Li Mingjin’s respect for him was genuine. Through all those years, Wei hadn’t joined the vipers of the inner court; he’d kept his first heart. That earned esteem.

“If you want a post in Gucheng, take one,” Li Mingjin said. “They need hands. Or work outside office, anything that benefits the people and the state is worth doing.” Ability over pedigree; merit over age or sex that was how a country balanced itself.

Wei had thought he’d wither behind palace walls. To hear such words now felt like sunlight. “Do you think I can?”

“You grew up with the Art of War, you’re no bookish shut-in, your heart holds the realm, and your sword-arm hasn’t dulled,” Luo Shuyu said, smiling. “If you aren’t ‘can,’ who is?”

Recruit widely; hoard talent. Great Xia needed people. These two had already quietly filed Wei Zhuchen into their “to be used well” ledger.

The farewell banquet ended in laughter. Even Mei Fei’s melancholy lifted; she and Wei returned to his quarters smiling. Tomorrow’s parting now looked like the start of two new lives.

It stirred something in Mei Fei, too. She still wanted to see Chongchong grow, but she also wanted to see the world while she could, and perhaps do something for herself or for her son.

So this was freedom.

The next day, the emperor and empress sent Wei Zhuchen off. He gifted Luo Shuyu a fine sword; Luo Shuyu set it beneath the dagger Li Mingjin had once given him.

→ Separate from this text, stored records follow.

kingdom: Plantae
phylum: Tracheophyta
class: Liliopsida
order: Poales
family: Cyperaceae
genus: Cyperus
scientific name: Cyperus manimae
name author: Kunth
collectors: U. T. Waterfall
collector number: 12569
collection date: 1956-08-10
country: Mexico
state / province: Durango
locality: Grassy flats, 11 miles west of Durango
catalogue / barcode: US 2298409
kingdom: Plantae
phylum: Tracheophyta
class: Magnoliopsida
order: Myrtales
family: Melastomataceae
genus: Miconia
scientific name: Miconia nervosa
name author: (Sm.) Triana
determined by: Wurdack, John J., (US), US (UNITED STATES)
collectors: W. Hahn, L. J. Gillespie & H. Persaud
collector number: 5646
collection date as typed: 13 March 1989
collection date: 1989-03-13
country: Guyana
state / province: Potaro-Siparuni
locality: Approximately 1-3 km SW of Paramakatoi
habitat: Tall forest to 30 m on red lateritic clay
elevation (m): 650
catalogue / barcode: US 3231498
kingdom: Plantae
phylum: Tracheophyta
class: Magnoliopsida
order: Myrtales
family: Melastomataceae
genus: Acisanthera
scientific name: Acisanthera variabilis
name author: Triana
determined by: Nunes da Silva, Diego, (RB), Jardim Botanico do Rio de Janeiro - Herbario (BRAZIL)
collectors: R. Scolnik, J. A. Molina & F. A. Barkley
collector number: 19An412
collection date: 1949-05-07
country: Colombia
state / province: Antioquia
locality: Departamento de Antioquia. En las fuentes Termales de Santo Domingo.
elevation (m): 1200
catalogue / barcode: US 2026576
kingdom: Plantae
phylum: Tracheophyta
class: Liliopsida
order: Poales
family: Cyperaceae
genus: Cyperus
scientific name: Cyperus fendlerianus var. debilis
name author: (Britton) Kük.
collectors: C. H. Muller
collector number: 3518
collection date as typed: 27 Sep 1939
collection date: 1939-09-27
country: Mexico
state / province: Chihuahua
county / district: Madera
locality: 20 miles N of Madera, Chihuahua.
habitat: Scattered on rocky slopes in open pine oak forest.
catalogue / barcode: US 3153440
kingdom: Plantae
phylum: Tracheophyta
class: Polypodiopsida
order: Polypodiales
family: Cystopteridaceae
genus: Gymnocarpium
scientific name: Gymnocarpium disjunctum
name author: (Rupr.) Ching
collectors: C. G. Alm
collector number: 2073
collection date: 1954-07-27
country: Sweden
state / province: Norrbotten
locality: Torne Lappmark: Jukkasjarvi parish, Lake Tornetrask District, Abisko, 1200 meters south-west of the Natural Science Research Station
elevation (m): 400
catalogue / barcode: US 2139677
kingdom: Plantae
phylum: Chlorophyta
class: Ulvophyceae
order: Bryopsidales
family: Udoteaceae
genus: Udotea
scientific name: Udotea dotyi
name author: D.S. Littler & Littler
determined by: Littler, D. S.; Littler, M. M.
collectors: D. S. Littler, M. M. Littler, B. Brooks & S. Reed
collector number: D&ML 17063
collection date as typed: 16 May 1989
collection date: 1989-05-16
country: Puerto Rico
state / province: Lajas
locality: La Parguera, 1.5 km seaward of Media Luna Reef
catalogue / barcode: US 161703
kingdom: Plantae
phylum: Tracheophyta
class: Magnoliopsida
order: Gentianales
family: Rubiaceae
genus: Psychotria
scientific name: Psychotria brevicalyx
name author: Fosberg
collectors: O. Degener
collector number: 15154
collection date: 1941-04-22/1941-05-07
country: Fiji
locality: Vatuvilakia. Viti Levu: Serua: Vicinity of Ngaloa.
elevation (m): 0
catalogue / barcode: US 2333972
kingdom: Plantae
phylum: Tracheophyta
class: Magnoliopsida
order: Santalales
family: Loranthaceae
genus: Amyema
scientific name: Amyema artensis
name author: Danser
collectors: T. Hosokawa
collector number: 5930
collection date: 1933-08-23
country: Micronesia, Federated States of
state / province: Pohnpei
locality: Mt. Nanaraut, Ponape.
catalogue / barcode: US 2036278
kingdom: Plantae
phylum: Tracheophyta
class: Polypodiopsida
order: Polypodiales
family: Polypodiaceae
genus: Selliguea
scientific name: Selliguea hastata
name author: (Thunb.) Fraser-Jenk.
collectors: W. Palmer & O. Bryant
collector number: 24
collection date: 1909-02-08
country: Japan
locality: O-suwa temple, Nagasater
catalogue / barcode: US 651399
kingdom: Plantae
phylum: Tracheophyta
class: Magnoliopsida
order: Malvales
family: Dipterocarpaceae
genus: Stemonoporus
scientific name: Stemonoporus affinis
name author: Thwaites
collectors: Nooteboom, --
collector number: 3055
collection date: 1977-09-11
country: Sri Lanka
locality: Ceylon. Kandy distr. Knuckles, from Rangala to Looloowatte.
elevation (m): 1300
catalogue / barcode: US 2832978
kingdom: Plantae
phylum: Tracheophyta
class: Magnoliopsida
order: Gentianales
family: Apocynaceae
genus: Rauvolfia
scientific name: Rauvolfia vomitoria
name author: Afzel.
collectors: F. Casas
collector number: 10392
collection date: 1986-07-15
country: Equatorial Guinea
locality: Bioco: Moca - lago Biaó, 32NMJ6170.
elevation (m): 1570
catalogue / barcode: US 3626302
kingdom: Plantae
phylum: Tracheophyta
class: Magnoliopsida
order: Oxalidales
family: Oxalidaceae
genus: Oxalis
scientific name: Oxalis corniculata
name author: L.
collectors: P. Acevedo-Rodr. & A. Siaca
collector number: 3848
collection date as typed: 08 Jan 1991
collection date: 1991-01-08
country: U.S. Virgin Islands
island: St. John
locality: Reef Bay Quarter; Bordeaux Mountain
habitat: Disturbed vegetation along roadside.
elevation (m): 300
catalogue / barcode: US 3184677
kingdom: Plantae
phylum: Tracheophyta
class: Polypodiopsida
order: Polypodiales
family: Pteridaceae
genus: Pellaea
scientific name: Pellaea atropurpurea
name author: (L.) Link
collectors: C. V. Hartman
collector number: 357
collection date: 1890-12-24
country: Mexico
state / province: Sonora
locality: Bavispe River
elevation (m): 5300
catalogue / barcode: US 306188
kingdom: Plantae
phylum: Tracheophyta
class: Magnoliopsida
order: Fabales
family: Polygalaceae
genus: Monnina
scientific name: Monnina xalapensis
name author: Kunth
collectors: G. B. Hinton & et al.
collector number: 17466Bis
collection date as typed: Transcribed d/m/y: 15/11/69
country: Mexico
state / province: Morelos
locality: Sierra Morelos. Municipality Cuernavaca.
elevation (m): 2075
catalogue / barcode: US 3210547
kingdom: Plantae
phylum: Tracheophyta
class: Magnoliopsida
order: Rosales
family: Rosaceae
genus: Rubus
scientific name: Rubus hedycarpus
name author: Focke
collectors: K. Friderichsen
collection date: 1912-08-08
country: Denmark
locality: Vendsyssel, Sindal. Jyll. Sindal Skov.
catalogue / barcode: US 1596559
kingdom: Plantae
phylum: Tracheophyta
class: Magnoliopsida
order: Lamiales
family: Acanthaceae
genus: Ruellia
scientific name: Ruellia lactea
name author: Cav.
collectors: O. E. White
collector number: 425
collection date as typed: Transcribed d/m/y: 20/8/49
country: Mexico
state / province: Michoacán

He always kept that dagger close, just in case he ever faced Shen Mingyun alone. If threatened, he would have driven it straight into Shen’s heart.

He’d never needed to. Shen had relied too much on his system and too little on his own nerve, petty schemes in place of courage.

Better that the blade had stayed clean; it was, after all, Li Mingjin’s token of love.

After court, Li Mingjin slipped behind Luo Shuyu and circled his arms around his shoulders. “Isn’t that my dagger?”

“It is.” Luo Shuyu opened a small box and took out a little engraved block. “Remember the wooden tiles I gave you before our wedding?”

Back then, a sprained ankle had made him forget the last piece.

“I remember,” Li Mingjin said. “You sent me a poem, but one tile was missing. This is the final character?”

Luo Shuyu nodded. “Put them together?”

Li Mingjin pictured the earlier tiles, added the last “hundred” and read the line out in full, warm and steady:

“Ten years it takes to share one ferry; a hundred years it takes to share one pillow.”